━━ Testo da analizzare ━━

A partire dal Prosecco, il vino che più di ogni altro è stato capace, negli ultimi anni, di conquistare il palato dei wine lovers inglesi, partendo quasi da zero, come ricorda a WineNews Gianluca Bisol, che ha venduto le sue prime bottiglie di Prosecco Superiore in Inghilterra nel 1989, “quando nessuno in Inghilterra beveva bollicine italiane. L’accordo raggiunto tra Jonhson e Von der Leyen è di fondamentale importanza per noi produttori di Prosecco Superiore in quanto l’Inghilterra in soli 30 anni è diventata il principale mercato oltre confine per il nostro prodotto. Non voglio immaginare quali esiti avrebbe avuto un no deal su un tema così importante quale il libero scambio tra Europa e Inghilterra, sicuramente avrebbe depresso in maniera importante le conquiste fatte su quel mercato in questi 30 anni. Mi ricordo quando vendetti la prima bottiglia di prosecco superiore al Ristorante Cecconi’s di Piccadilly Circus, considerato il migliore ristorante italiano a Londra, la soddisfazione era tanta perché fino ad allora in quella piazza aveva regnato incontrastato solo lo Champagne e tutti mi dicevano che sarebbe stato impossibile vendere Prosecco a Londra. Oggi ogni bottiglia di Champagne venduta in Uk se ne vendono 7 di Prosecco”, racconta Bisol.
La Gran Bretagna, ricorda la Coldiretti, si classifica al quarto posto tra i partner commerciali del Belpaese per cibo e bevande dopo Germania, Francia e Stati Uniti.

━━━
━━ Dati forniti ━━

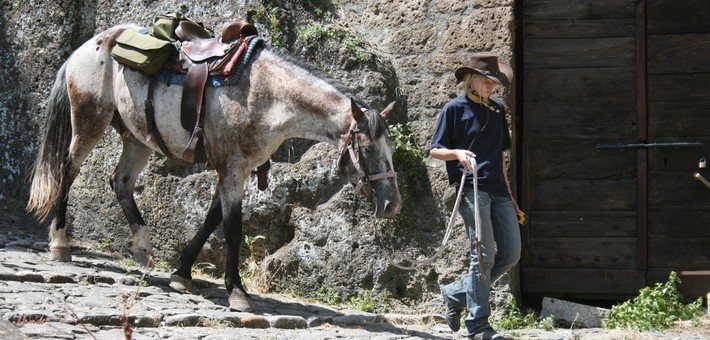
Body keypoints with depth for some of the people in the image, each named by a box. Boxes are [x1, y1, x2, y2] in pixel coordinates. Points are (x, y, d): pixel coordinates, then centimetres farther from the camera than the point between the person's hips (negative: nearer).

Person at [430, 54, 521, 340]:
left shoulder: (497, 109, 17)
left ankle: (457, 293, 18)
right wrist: (457, 153, -20)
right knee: (485, 253, -11)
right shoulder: (454, 109, 0)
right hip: (471, 189, -7)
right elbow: (435, 150, 1)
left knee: (510, 254, 3)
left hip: (498, 190, 7)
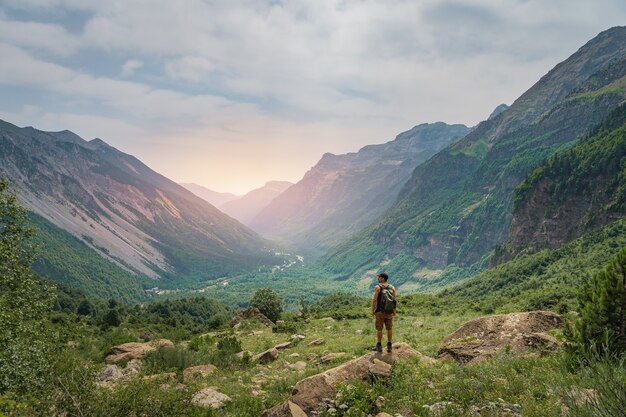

━━━

## Prova tu
Elenca tutti i Paesi che il testo sul Prosecco in Inghilterra colloca tra i principali partner commerciali del Belpaese per cibo e bevande. I record sono materiale a sé, distinto dal testo.

## Ecco la risposta
Germania, Francia, Stati Uniti, Gran Bretagna.